Bref tout cela pour dire qu’aujourd’hui pris globalement le marché est chèrement valorisé, qu’il ne prend qu’insuffisamment en compte les déséquilibres macroéconomiques existants et les risques qui les ensuivent. Certains diront que les marchés sont valorisés raisonnablement. C’est faux. Mes exemples suffisent pour en attester. Il suffit, par exemple, pour l’indice de la place parisienne de se persuader qu’il est réduit uniquement par la pondération importante des valeurs financières et de Total. Sans cela, il serait élevé. Or Total encoure les risques sur le pétrole et la monnaie américaine qui sont quasiment impossible à anticiper. Et les valeurs financières sont exposées à l’important risque de marché. On se représente bien ce que ferait le cours d’Axa, par exemple, si le marché action plongeait, il plongerait plus encore, comme il a déjà commencé à le faire et comme il l’a déjà fait en 2002-2003.
Faut-il pour autant rester en dehors du marché > Certes non. Le risque est accru seulement. Mais un risque n’est jamais qu’une menace et une menace ne se réalise pas nécessairement. D’où la justesse de la remarque de BPR. Mais dans le fond, quel est-il vraiment ce risque > Bien entendu, il y a d’abord tous les risques macroéconomiques que l’on nous rabâche depuis pas mal de temps. Mais bon, rien ne permet d’anticiper avec certitude que de tels déséquilibres suffiront à mettre à bas le modèle capitalistique de la planète. Au plus sans doute, une correction ou une légère inflexion récessive de quelques petites années. Le risque principal me parait ailleurs. Il me semble dépendre de la perception accrue des dangers par la multitude d’agents aux passions exacerbées dans un environnement économique plus tendu (risque concernant le crédit et hausse des taux, endettement pharaonique d’une partie des pays occidentaux et surendettement des ménages américains, inflation des actifs et matières premières, etc). L’altération de la perception du risque pourrait conduire à modifier les modèles de valorisation des actifs pour les adapter à la nature des menaces. Ce serait faire preuve de rationalité. Cela ne signifie pas que cette hypothèse pour autant se réalisera. Tout dépend en dernière instance de la psychologie des foules. Mais la réalisation d’un tel scénario pourrait conduire les places européennes et américaines à une correction de 30% à 40%. Et ce qu’il en surviendrait après, je suis bien incapable de le dire. Dans tous les cas, une telle correction ne serait jamais que revenir à des niveaux de valorisation prégnants dans le passé. Si le risque est possible, il n’est jamais certain. Le seul moyen de s’en prémunir sans sortir du marché est d’être plus exigeant en terme de valorisation, quitte à perdre en rentabilité. Ce qui revient à se contenter d’une rentabilité moyenne pour un niveau de risque atténué. Mais de cela encore, ce n’est jamais que question de personnalité et de niveau de risque que l’on veut bien consentir à assumer. A ce titre, des méthodes de sélection comme fait par exemple Hubisan, ou plus sévèrement encore comme font Tindille, Chris et Hervé pour ceux que je connais un peu conviennent. Même s’il ne faut pas trop attendre des sociétés décotées et rester également prudents car même celles-ci sont actuellement et en rapport au passé aussi trop valorisées.

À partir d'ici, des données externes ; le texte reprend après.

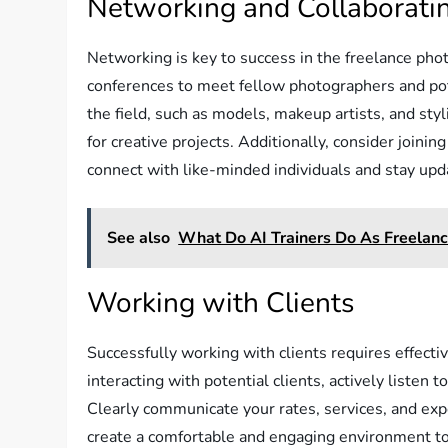
Networking and Collaborati
Networking is key to success in the freelance pho
conferences to meet fellow photographers and pote
the field, such as models, makeup artists, and sty
for creative projects. Additionally, consider join
connect with like-minded individuals and stay upda
See also
What Do AI Trainers Do As Freelanc
Working with Clients
Successfully working with clients requires effect
interacting with potential clients, actively listen 
Clearly communicate your rates, services, and exp
create a comfortable and engaging environment to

Quant à moi, si mon succès sur Acadomia m’a fait être un peu plus léger dans mes sélections récentes et être moins exigeant en matière de valorisation, la prise de conscience des risques existants, mis en perspectives par la correction de la semaine dernière, m’a incliné à admettre que j’avais fait une succession d’erreurs par entraînement euphorique, pas forcément dans mes choix mais assurément par rapport à ma stratégie d’investissement habituelle qui vise à allier potentiel de gain modéré et sérénité.
Je préfère rester en partie liquide provisoirement pour éventuellement tirer profit d’opportunités qui se présenteraient si la correction se confirmait et engendait des sanctions excessives à la baisse.